**Source extract**
--------

Rutgers, Cornell mandate COVID-19 vaccines for students. Is this the new norm for college?April 7, 2021
The class of 2025 could have a new prerequisite for college: Getting vaccinated against COVID-19.
The inoculations, once in short supply, have never been more readily available in the country. What’s more, tens of millions of people have already been vaccinated, and that rate is likely to increase.
Colleges have been particularly hard hit by pandemic restrictions. They’re losing students who say they’re tired of paying full-price tuition for virtual learning, and that generally means less money for universities that may already be struggling financially. A vaccinated campus could be the step toward normality that college leaders are seeking. But mandating vaccines will come with logistical and moral complications.
Rutgers University in New Jersey and Cornell University in upstate New York were among the first universities to announce that their students would be required to be vaccinated if they wanted to study in-person during the fall semester. Brown in Rhode Island, Northeastern in Boston, Nova Southeastern University in Florida, and Fort Lewis College in Colorado have all announced similar policies.

--------

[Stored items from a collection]
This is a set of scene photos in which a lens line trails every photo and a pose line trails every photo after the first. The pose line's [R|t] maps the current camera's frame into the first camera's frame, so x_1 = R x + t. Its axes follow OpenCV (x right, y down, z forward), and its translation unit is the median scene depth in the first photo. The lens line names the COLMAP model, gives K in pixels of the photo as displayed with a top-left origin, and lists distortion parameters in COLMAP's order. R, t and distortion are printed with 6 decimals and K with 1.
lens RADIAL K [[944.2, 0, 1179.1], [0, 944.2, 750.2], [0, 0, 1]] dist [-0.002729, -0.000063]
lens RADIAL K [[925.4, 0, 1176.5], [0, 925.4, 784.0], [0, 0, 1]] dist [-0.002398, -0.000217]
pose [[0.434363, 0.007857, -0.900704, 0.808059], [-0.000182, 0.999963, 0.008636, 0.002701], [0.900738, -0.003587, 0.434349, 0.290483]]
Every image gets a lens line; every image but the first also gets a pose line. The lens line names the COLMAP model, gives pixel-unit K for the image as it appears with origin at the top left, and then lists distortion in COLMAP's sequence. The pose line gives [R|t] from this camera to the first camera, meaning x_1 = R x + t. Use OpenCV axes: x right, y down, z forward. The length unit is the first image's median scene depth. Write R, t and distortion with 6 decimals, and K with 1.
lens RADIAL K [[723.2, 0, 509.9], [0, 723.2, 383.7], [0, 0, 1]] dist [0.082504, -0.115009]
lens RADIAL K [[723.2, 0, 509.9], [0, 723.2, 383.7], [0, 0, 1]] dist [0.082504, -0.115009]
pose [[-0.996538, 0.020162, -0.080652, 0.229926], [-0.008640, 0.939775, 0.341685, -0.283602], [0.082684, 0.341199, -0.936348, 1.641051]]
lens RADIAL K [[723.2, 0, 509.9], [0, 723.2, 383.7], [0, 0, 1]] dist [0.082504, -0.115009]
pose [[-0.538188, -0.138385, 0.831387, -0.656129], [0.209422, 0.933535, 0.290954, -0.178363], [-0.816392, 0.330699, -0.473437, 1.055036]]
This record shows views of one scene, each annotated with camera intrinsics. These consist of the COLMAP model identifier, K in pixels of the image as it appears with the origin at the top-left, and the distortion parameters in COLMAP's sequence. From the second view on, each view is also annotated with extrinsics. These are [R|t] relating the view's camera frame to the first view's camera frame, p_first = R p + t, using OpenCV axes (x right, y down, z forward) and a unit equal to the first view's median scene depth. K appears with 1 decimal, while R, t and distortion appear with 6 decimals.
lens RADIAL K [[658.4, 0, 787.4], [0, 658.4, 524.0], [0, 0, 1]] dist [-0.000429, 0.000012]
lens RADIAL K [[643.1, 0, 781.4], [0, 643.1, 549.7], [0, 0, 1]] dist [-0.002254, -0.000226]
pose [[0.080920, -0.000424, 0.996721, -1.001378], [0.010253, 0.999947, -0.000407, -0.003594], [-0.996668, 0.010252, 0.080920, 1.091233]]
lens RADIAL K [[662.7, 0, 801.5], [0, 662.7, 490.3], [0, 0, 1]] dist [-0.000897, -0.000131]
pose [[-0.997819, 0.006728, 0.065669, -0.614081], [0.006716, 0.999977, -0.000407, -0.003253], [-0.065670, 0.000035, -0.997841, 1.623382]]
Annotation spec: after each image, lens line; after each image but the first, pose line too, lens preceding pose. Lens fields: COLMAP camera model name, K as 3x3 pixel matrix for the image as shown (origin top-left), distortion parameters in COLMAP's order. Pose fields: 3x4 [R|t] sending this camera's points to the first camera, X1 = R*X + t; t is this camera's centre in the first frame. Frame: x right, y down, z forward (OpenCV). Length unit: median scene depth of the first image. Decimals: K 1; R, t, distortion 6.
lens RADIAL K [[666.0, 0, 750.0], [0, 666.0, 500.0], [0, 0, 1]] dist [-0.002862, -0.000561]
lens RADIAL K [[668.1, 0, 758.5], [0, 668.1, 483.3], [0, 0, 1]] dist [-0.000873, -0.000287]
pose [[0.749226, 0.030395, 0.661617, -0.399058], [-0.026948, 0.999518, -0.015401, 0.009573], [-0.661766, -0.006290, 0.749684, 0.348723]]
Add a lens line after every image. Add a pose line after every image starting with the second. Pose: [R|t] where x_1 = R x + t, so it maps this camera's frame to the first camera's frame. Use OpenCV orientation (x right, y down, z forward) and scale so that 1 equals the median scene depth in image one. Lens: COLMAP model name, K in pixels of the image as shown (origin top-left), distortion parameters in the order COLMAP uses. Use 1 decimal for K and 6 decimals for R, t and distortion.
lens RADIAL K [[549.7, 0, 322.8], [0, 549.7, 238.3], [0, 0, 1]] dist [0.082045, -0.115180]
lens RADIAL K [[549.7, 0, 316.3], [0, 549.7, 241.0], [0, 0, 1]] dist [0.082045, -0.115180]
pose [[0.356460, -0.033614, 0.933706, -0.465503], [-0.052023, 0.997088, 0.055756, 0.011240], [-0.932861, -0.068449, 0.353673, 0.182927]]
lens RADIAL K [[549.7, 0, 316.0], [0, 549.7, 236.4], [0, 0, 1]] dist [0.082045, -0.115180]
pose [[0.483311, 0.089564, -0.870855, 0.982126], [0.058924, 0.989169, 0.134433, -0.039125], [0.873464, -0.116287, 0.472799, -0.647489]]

--------

**Action item A**
Check each statement against the vaccine mandate article, answering yes or no with the deciding words quoted: (i) Rutgers University is in New Jersey. (ii) The Rutgers and Cornell vaccine requirement covers students who study remotely. (iii) Tens of millions of people have already been vaccinated.
**Action item B**
According to the vaccine mandate article, in which state is Fort Lewis College located?
These items come from a source separate from the vaccine mandate article.

**Exercise answer A**
(i) Yes: "Rutgers University in New Jersey"
(ii) No: "required to be vaccinated if they wanted to study in-person during the fall semester"
(iii) Yes: "tens of millions of people have already been vaccinated"

**Exercise answer B**
Colorado.